#### RECORDS PROVIDED

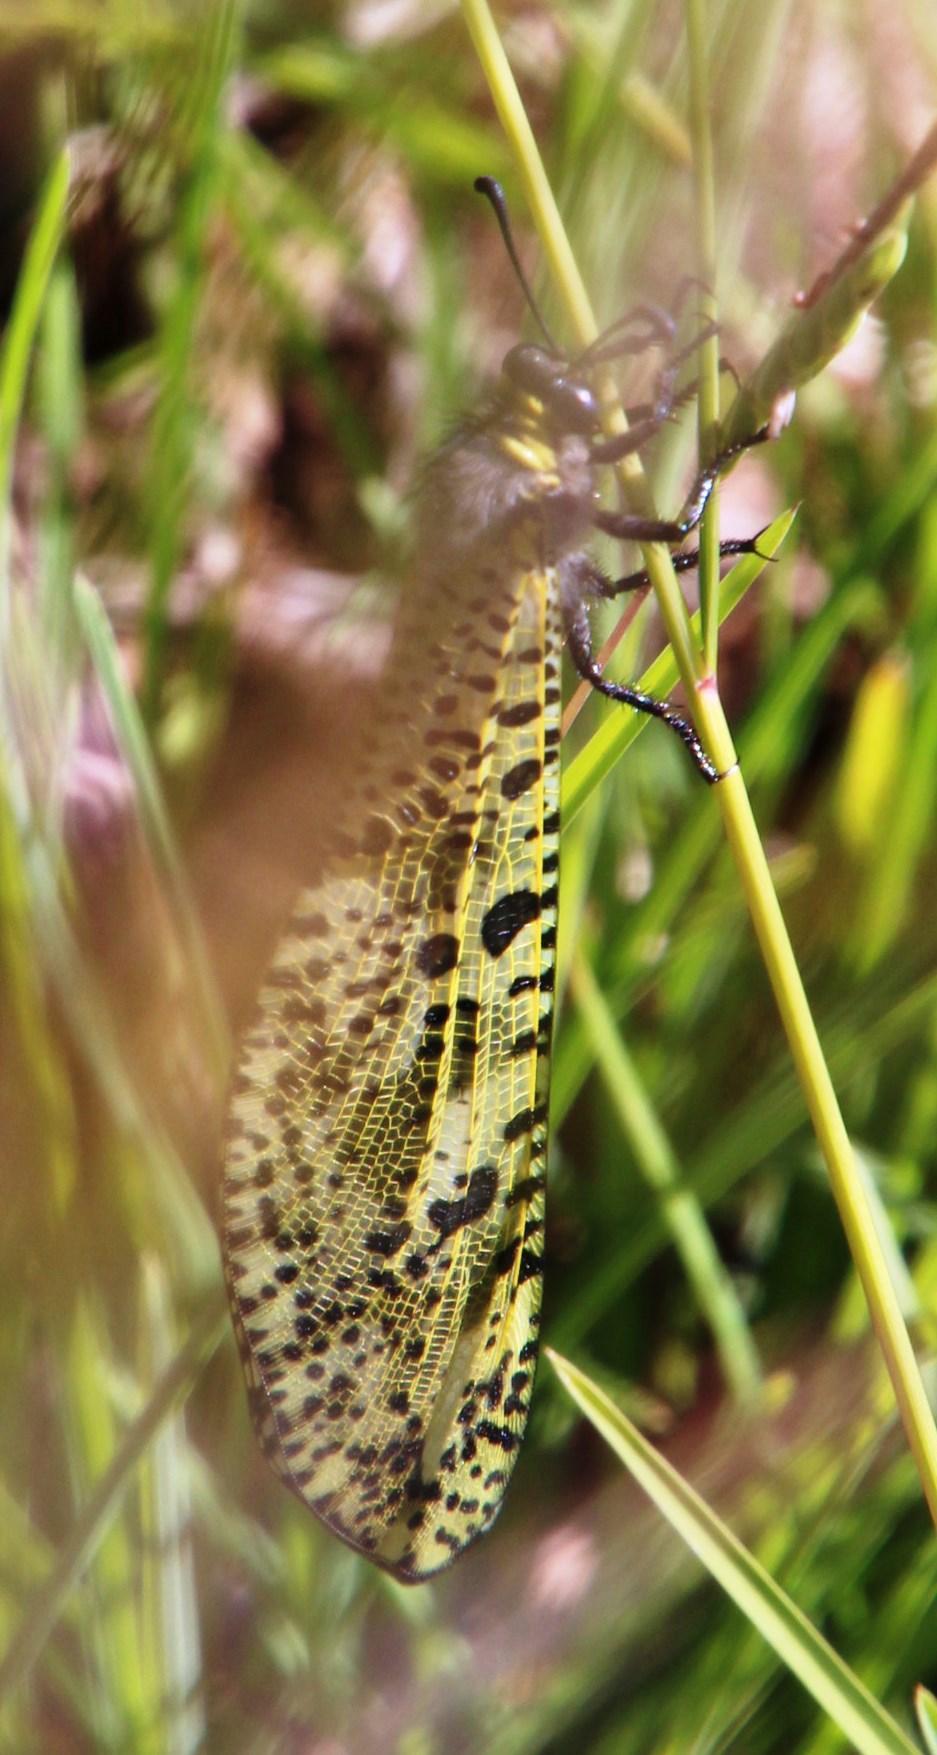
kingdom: Animalia
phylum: Arthropoda
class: Insecta
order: Neuroptera
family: Myrmeleontidae
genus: Palpares
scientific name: Palpares speciosus
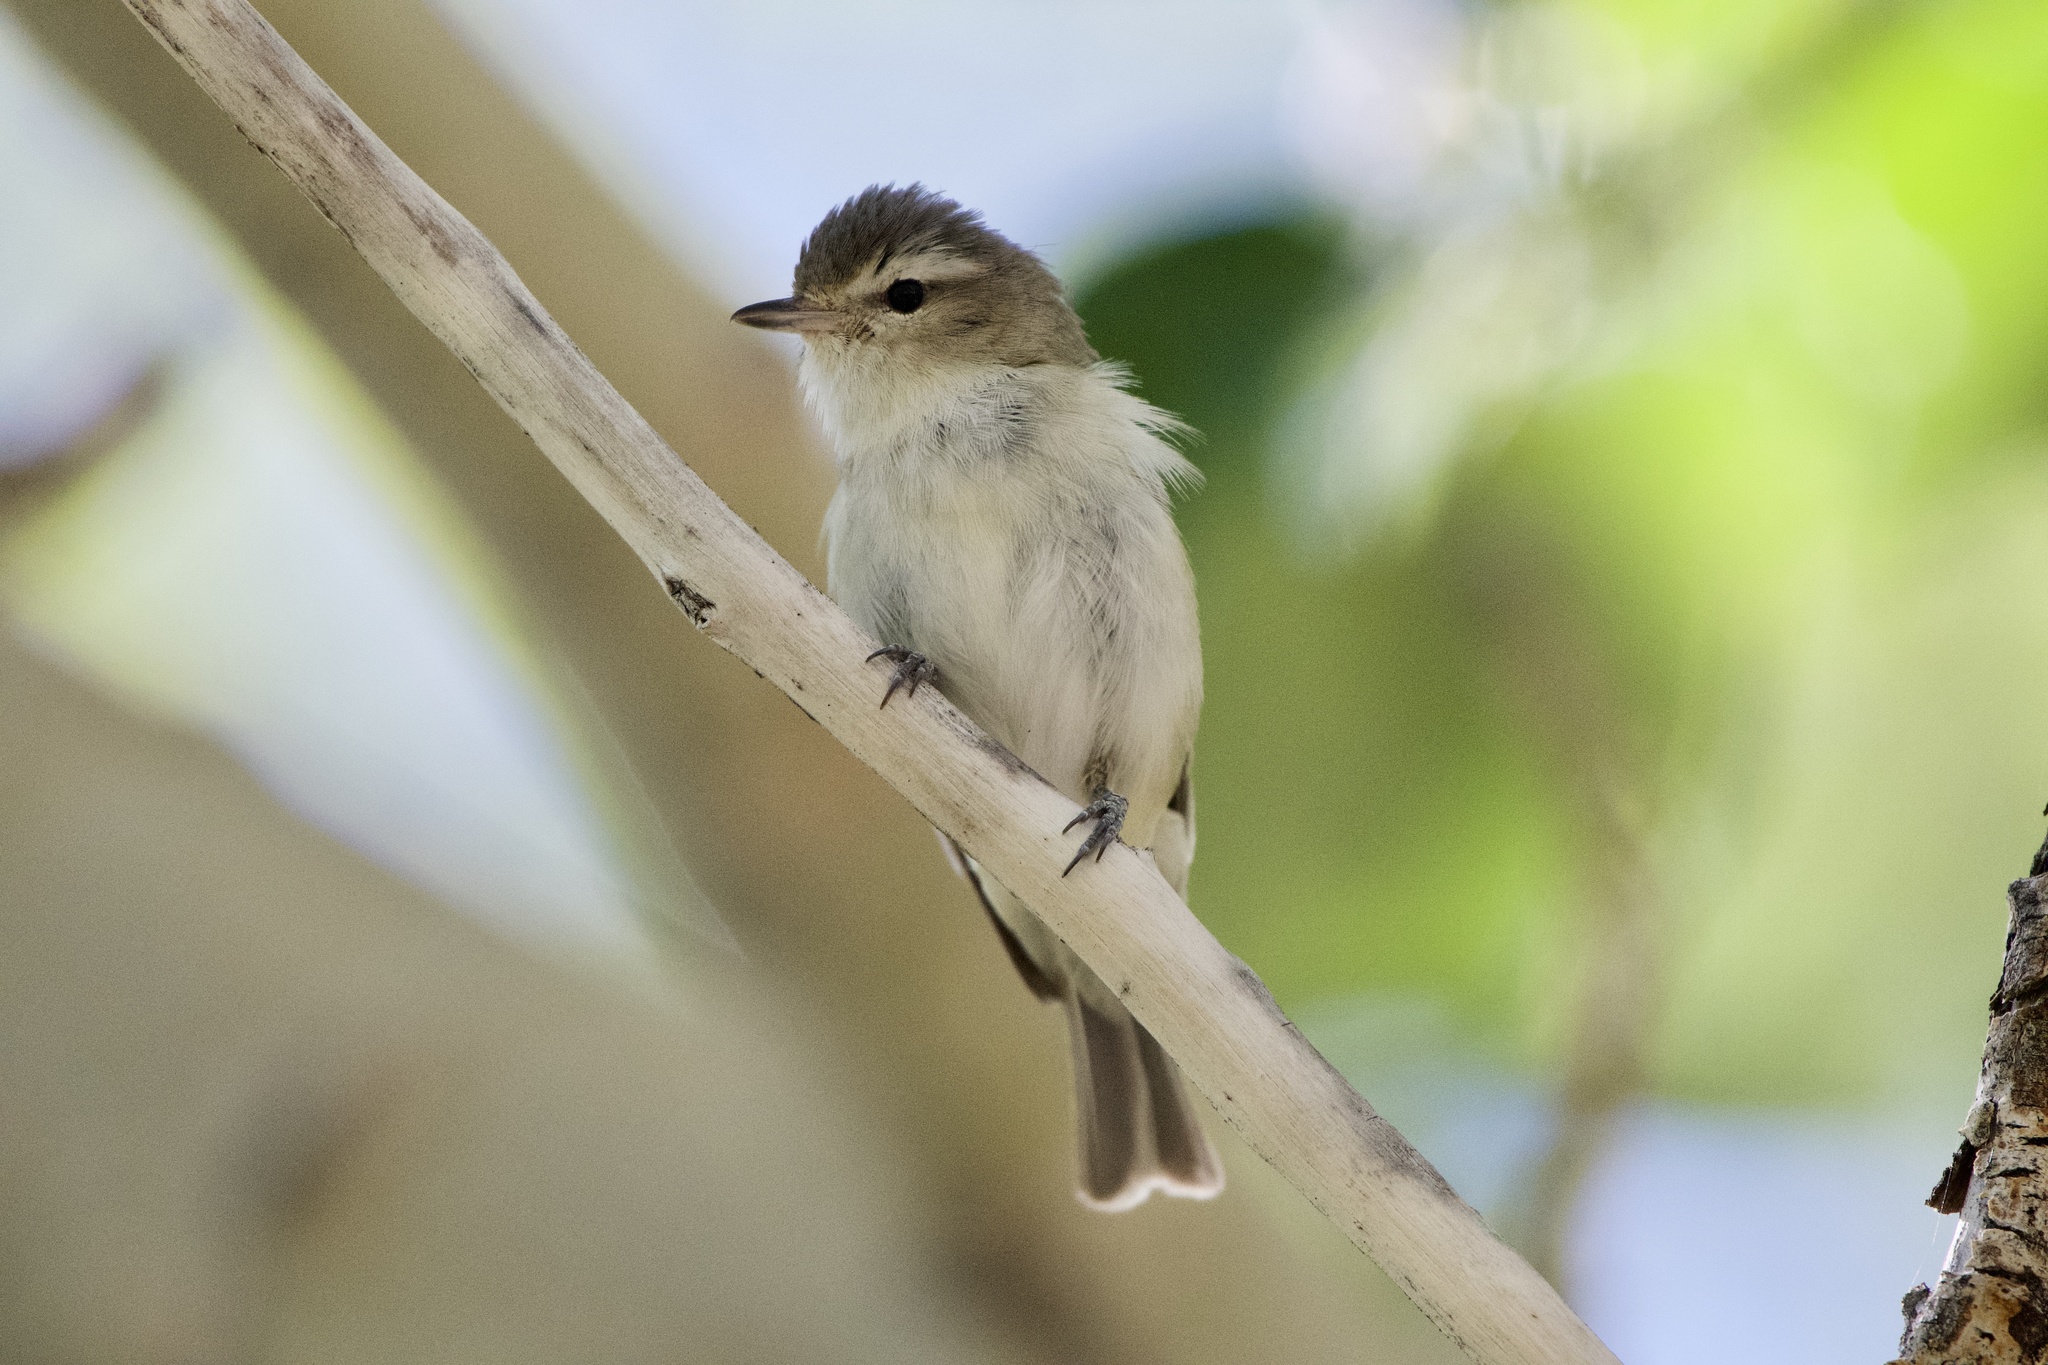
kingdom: Animalia
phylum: Chordata
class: Aves
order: Passeriformes
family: Vireonidae
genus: Vireo
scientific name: Vireo gilvus
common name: Warbling vireo
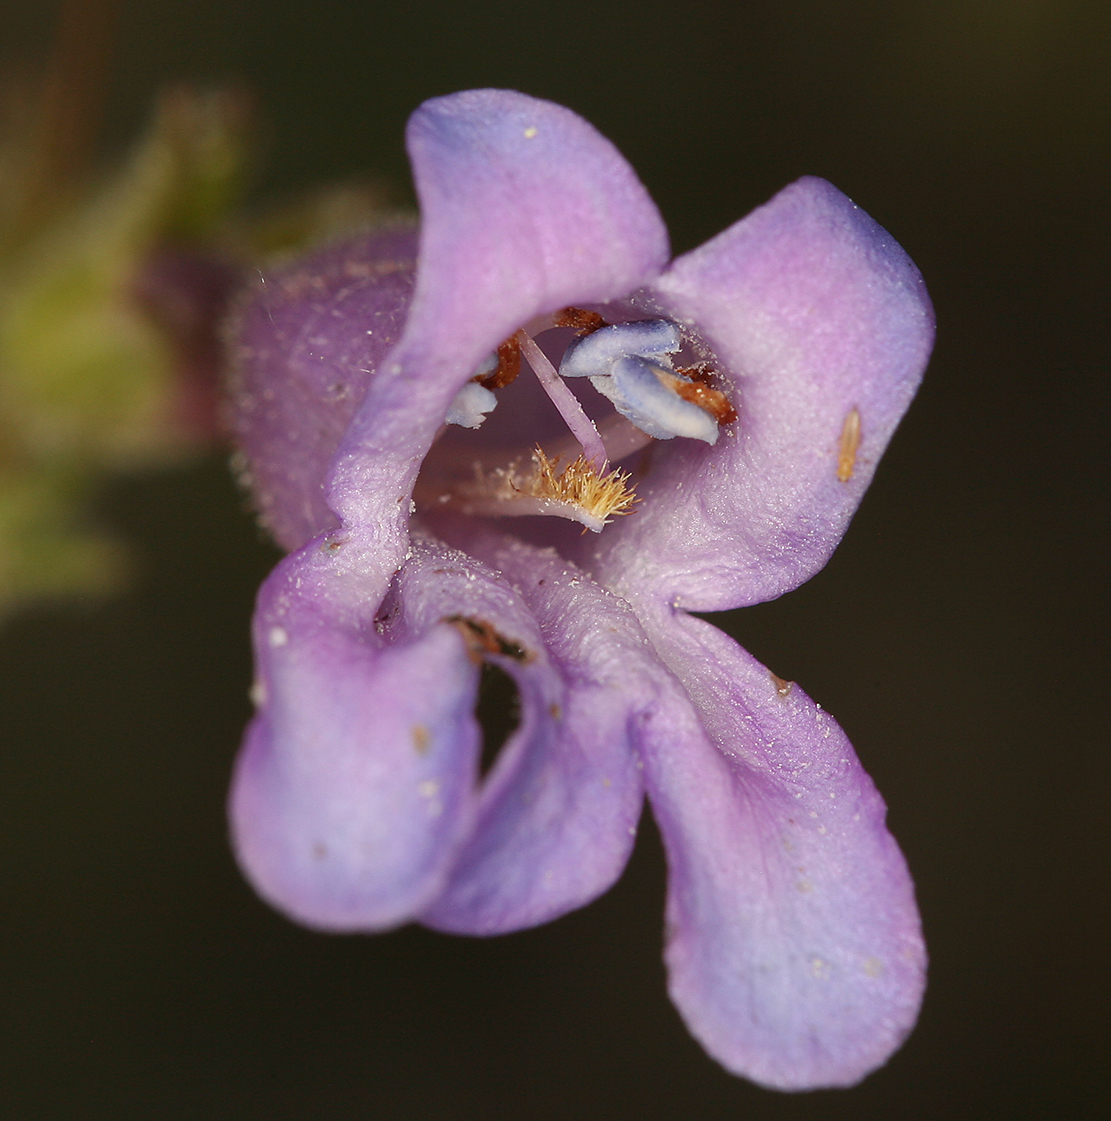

########

_TASK STATEMENT_
Revise every row so that "scientific name" reads "species" and nothing else changes. Leave the pictures out.

_SOLVED PROBLEM_
kingdom: Animalia
phylum: Arthropoda
class: Insecta
order: Neuroptera
family: Myrmeleontidae
genus: Palpares
species: Palpares speciosus
kingdom: Animalia
phylum: Chordata
class: Aves
order: Passeriformes
family: Vireonidae
genus: Vireo
species: Vireo gilvus
common name: Warbling vireo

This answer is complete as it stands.